Face à une inflation persistante et à la dégradation du pouvoir d’achat de nombreux ménages, les pouvoirs publics ont opté depuis quelques mois à une politique de plafonnement des prix de nombreux produits de large consommation. Cette mesure, bien qu’orientée vers la justice sociale, révèle de nombreuses limites opérationnelles et économiques et suscite de nombreuses interrogations.
Dans un communiqué rendu public ce samedi, le RCD a estimé que «les tentatives gouvernementales de plafonnement des prix, loin de résoudre les problèmes structurels, se révèlent inefficaces, voire contre-productives ». Un constat qui rejoint celui de certains économistes et acteurs du marché.
Consommateurs : un soulagement relatif
Mise en œuvre par le ministère du commerce depuis 2023/2024, cette politique qui inclut de nombreux produits (les viandes (importées), les légumes secs, le lait, l’huile, le sucre, le pain, le blé, les légumineuses, les fruits et légumes, le riz, la volaille et ses dérivées) a été renforcée récemment pour intégrer d’autres produits, comme le café, la banane, la pomme de terre et la viande locale. Objectif visé par le gouvernement, notamment après le constat de la hausse des prix durant le mois de ramadhan et pendant la fête de l’Aïd : répondre à une urgence sociale en stabilisant les coûts afin de protéger le pouvoir d’achat des citoyens. Une manière aussi de conforter la paix sociale, dans un contexte politique et économique délétères. Pour encadrer cette politique, il s’est appuyé sur plusieurs leviers dont un soutien budgétaire important : plus de 659 milliards de dinars alloués en 2025, ainsi que d’autres mesures complémentaires comme le plafonnement des marges, le contrôle des circuits de distribution et l’affichage des prix. Si elle semble avoir soulagé les ménages, notamment ceux à faible revenus, à travers notamment un meilleur accès aux produits de première nécessité et un ralentissement de l’effet direct de l’inflation sur leurs dépenses, il n’en demeure pas moins que cette mesure de plafonnement charrie quelques effets pervers dont l’apparition parfois de pénuries, la baisse de la qualité de certains produits et la prolifération du marché noir où les mêmes produits sont vendus à prix libre.

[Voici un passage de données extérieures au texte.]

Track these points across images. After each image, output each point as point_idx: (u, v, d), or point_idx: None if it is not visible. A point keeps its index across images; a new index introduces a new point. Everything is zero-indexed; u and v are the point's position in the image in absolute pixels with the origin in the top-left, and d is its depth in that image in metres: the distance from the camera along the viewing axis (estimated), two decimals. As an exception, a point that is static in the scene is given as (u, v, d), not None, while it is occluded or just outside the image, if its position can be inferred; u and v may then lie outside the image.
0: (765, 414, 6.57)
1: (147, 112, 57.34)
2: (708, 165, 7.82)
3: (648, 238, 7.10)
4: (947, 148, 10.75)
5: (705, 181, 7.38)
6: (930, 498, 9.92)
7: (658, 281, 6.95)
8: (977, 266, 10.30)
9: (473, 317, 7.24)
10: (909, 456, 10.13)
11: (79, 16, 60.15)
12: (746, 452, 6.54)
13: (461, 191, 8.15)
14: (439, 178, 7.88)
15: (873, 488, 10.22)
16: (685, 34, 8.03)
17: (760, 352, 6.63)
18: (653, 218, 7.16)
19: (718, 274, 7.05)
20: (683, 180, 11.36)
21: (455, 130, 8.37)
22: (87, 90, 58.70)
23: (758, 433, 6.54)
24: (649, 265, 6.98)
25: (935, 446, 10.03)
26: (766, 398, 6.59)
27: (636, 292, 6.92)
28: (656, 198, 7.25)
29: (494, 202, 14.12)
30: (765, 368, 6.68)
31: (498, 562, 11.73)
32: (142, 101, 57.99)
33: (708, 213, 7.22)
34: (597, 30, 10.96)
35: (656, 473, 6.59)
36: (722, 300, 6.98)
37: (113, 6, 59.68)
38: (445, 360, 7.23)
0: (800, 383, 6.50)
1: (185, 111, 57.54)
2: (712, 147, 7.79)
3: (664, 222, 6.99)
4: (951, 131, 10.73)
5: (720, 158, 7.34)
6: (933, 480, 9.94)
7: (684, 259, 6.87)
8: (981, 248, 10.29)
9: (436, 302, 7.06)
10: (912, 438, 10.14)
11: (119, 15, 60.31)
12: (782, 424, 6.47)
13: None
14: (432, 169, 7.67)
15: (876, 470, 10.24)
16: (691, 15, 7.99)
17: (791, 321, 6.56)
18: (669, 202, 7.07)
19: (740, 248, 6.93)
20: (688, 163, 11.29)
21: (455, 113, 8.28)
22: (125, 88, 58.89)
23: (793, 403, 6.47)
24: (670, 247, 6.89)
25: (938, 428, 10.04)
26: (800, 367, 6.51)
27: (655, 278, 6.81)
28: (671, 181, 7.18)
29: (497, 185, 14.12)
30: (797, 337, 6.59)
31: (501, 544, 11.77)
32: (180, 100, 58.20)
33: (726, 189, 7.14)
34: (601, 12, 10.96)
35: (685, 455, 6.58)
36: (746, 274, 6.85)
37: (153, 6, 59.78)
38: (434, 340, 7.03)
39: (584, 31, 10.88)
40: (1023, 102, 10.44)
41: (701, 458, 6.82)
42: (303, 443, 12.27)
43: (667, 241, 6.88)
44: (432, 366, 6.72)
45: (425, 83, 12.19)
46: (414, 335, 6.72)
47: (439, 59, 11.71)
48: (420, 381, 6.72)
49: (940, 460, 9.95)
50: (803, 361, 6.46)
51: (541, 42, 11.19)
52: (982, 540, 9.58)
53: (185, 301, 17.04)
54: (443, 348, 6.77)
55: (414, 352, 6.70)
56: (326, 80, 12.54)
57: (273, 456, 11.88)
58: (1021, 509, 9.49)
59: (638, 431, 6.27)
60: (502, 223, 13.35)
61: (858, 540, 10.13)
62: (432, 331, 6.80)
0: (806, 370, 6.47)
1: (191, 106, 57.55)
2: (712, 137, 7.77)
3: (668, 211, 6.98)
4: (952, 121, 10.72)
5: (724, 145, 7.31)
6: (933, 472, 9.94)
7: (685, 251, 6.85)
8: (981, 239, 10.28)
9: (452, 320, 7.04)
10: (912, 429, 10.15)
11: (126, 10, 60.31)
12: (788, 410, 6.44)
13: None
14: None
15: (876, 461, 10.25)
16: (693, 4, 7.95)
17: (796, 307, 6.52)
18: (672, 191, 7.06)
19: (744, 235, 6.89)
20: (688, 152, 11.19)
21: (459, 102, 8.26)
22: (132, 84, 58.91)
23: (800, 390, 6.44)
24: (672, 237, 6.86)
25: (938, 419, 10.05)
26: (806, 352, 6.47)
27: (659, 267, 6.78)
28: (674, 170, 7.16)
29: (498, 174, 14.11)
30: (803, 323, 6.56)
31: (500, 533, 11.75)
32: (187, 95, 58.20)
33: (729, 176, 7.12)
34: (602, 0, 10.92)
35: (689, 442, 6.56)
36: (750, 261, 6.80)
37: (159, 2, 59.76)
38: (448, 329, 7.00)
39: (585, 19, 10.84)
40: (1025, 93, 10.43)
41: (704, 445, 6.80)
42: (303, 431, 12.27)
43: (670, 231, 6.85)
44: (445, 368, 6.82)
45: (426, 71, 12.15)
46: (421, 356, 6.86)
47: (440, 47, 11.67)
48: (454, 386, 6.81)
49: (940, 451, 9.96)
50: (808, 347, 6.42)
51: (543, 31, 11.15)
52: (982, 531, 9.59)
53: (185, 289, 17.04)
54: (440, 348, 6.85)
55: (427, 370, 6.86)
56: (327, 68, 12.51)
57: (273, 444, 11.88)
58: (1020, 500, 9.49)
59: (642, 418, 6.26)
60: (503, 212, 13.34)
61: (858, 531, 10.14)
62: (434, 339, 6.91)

Impacts contrastés sur les opérateurs
Sur les opérateurs économiques, l’impact est plutôt contrasté. Autant, elle garantit l’accès à une certaine demande stable pour les produits subventionnés et une visibilité sur les prix pour les commerçants opérant dans un cadre réglementé, autant elle pourrait conduire à un désengagement de certains producteurs et commerçants en raison de la réduction des marges bénéficiaires. De quoi encourager certains à entrer dans le secteur informel pour contourner les contraintes. Ce n’est d’ailleurs pas sans raison que l’Union nationale des paysans algériens (UNPA) a exprimé des préoccupations concernant les effets du plafonnement des prix sur les producteurs locaux. Par exemple, le prix du sachet de lait, fixé à 25 DA, est jugé insuffisant pour couvrir les coûts de production, qui peuvent dépasser 60-70 DA par litre. L’UNPA a suggéré une augmentation modeste du prix du lait et un ciblage des subventions pour garantir une rémunération équitable aux producteurs tout en évitant les abus.
Une économie sous tension
Mais, plus globalement, le plafonnement des prix place à terme l’économie sous tension : outre la création des distorsions dans la chaîne d’approvisionnement, il pèse sur les finances publiques et dissuade certains investisseurs. Tout comme le contournement des règles prive l’État de recettes fiscales et nuit à l’équité concurrentielle. Certains économistes n’ont pas d’ailleurs manqué de mettre en garde contre le risque d’inflation à long terme lié au plafonnement des prix. Ils soulignent que des contrôles insuffisants, la persistance du commerce informel et la spéculation peuvent entraîner une hausse des prix non justifiée, affectant ainsi la stabilité économique du pays. Face à cette perspective, ils préconisent un meilleur ciblage des subventions (en fonction du revenu), la création d’un Conseil de la concurrence, la régulation des marges et l’amélioration de la cartographie du marché et le contrôle numérique des prix. En définitive, selon eux, pour qu’il remplisse pleinement sa fonction sans compromettre l’équilibre du marché, le plafonnement des prix devra être réformé en profondeur : mieux ciblé, mieux contrôlé, et mieux articulé avec une politique industrielle et agricole cohérente. L’enjeu n’est pas seulement de protéger les prix, mais de construire une économie plus juste et plus résiliente.